What are some fun facts in the tax code?

Rolling with the current zeitgeist, here are some surprisingly transformative miscellanea I’ve found in US Code Title 26:

Like the idea of a Universal Basic Income? Then fall in love with the Earned Income Tax Credit. A popular bipartisan program since the Nixon era, the EITC redirects up to $6,660 (for 2020) to working poor families through a refundable tax credit. No need for a Freedom Dividend, just write to Congress and tell them to raise the EITC cap.

What’s the deal with that Presidential Election Campaign checkbox on my return? In 1966, Congress attempted to get special interest money out of politics by providing public campaign funding. Candidates may choose to forgo private campaign funding and use the PEC fund instead. It’s not an additional tax; when you check the PEC box, you divert $3 of taxes you’re already paying towards the PECF instead of the General Treasury.

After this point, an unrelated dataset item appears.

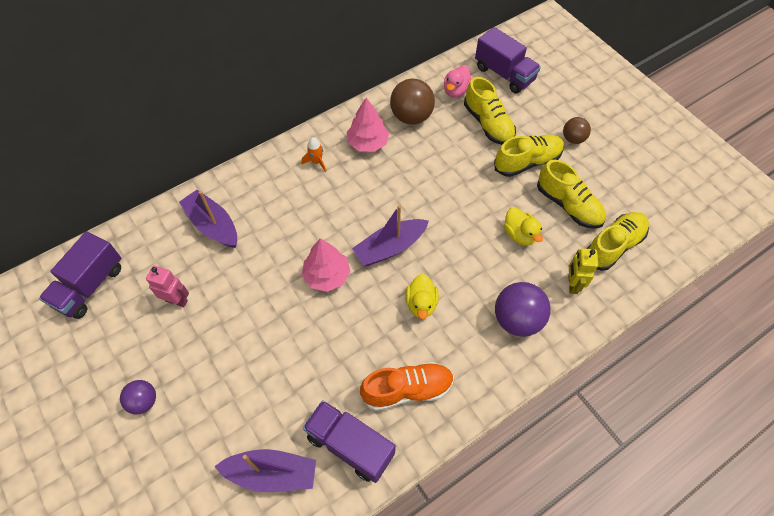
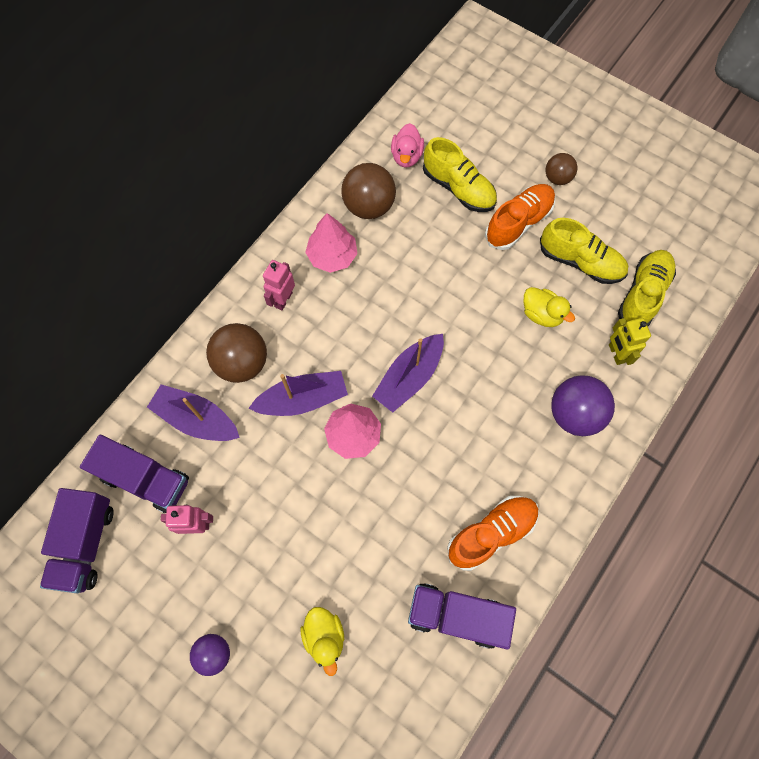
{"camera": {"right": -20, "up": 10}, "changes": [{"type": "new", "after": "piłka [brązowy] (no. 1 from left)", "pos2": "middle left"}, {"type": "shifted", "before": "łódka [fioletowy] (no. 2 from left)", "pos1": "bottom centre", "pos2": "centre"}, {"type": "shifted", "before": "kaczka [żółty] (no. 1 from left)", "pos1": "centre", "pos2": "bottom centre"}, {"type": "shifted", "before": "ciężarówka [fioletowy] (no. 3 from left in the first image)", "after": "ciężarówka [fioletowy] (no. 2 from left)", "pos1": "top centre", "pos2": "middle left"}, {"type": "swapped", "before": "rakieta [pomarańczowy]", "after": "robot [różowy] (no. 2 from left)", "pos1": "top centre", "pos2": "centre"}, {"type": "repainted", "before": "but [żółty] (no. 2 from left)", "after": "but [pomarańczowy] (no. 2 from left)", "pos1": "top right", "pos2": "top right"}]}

Yes, Menstrual Products: More recently, the CARES Act designated tampons and maxi pads as reimbursable Medical Expenses for HSA and FSA accounts. Period.

What are a few helpful resources for people to educate themselves?

The IRS website will give you 95% of the information you need. Sign up for IRS Tax Tips emails or follow their twitter accounts @irsnews and @irssmallbiz for timely and useful information.

If you’re on Instagram, and you enjoy badly photoshopped stock photography, @irsnews is your jam. And of course follow @taxesforartists if you want some hot tax tips for aesthetes.

If you really want to go down the rabbit hole, the IRS Audit Technique Guide for the Entertainment Industry is full of all sorts of insights for our industry through the lens of an audit. You’ll find out what makes that toupée a business expense, and whether you can write off your psychic.

Can I hire you?

I’m always down to put together fun and informative custom workshops for groups of any size, and I do one-on-one consultations as well. My tax practice is considering clients for tax year 2021 until September.

Final Notes

My general advice to artists overwhelmed at tax time: Don’t overthink it, and for this tax year in particular, make peace with uncertainty and patience, as this is a fast-moving and ever-changing story. For most well-meaning taxpayers, the consequences of not complying with IRS rules is usually an interest-based penalty, not jail, and many times you can request some penalty abatement. Just don’t lie, flake out completely on filing, and don’t avoid more than $5,000 of taxes with questionable expenses. And no, your gym membership is probably not deductible.